Since the chassis is the part of the ambulance that wears out, county officials made a conscious buying decision in recent years to only buy ambulances where the box on back can be removed and remounted onto a new chassis.
This was the first time Dickinson County took that route, although a number of Kansas counties and ambulance services had already used the process.
So a little more than a year ago, the county purchased a 2019 Ford 550 truck chassis for $61,635 from Olathe Ford Fleet Management. The dealership has the state contract for larger vehicles and is basically the only dealer in the state that is big enough to handle those trucks, Homman said at the time.
That price included the chassis plus an additional liquid spring system that produces a better ambulance ride.
The completed chassis was shipped to a plant in Comanche, Texas while local EMS employees drove the ambulance down.

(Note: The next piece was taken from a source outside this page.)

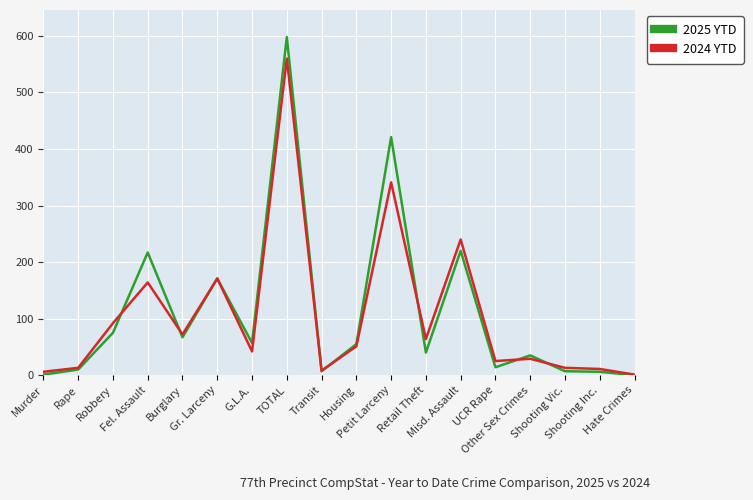

Which series has the largest total across all categories?

2025 YTD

Once there, the ambulance box was removed from the old chassis and remounted, rehabbed with new LED lights, electrical systems, a power load cot and the new blue and gold paint job.
The county saved approximately $96,000 by remounting and rehabbing the old ambulance rather than buying a new ambulance, Hultgren said.

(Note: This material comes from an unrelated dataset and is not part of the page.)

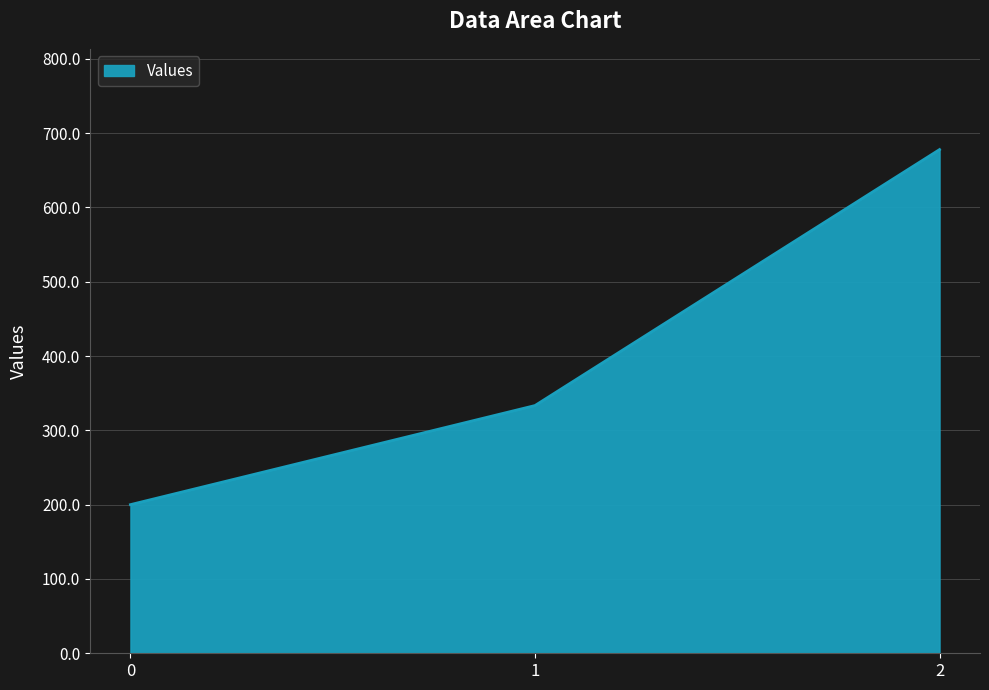

What is the average value?

403.7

The savings also accounts for the installation of the power cot system that was not included in the estimated new ambulance cost.

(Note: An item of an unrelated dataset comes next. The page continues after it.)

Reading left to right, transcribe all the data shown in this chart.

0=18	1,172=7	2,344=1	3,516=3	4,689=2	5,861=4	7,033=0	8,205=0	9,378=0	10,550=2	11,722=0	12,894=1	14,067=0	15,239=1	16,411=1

Hultgren showed commissioners the features of the Power-Load cot, installed to improve safety when transporting patients and help prevent injuries to EMS personnel.
Although EMS personnel will still need to manually get the patient onto the cot at their home or the accident scene, they will not have to lift the individual into the ambulance, Hultgren explained.
“Back when I first started, we had these two-man cots. We had to take a patient clear to the ground, pick up the cot and patient,” he said. “The main thing we’re trying to do is eliminate injuries to personnel and it’s safer for the patient. We don’t want to injure anybody.”
Another remount scheduled
This past September, county commissioners approved buying another new (2019) chassis for $46,500 from Olathe Ford to remount another old ambulance instead of replacing it.
The remount and rehab for that ambulance will occur this year.
Homman said Friday the second ambulance is a sister vehicle to the one that was just rehabbed. Both ambulances were purchased in either 2008 or 2009, Homman said Friday.
The rehab for the second ambulance will be done in Missouri by Osage Ambulances. In the year since the first rehab was approved, the Osage company has started remounting.
While the first remount and rehab took about 11 months, the one that will be completed in 2020 should take only three or four months, Homman said.
As for work on the new jail project, Homman told commissioners:
* Sanitary sewer lines are completed, cast iron lines that will go from the kitchen to the grease traps were expected to be completed last week and storm drains are in the process of being connected to drains on First Street.
“When they do that, they will have to dig in front of the county attorney’s office,” he said.
* The UPS (Uninterrupted Power Supply) system has been installed in the courthouse basement that will serve as battery backup for all computers in the jail and courthouse when the projects are completed.
* Structural steel is now in Salina waiting to be delivered.
* Work continues in the old garage area which formerly was used by the sheriff’s department in preparation for concrete to be poured.
* New project estimates show the jail being completed by November 2020.
“Things are progressing well, although it seems slow, but I think it’s typical of any project of that magnitude,” Homman said.
Following a five minute executive session, the commission approved accepting a settlement with Insys Pharmaceuticals in regards to a class action lawsuit the county is participating in against opioid manufacturers.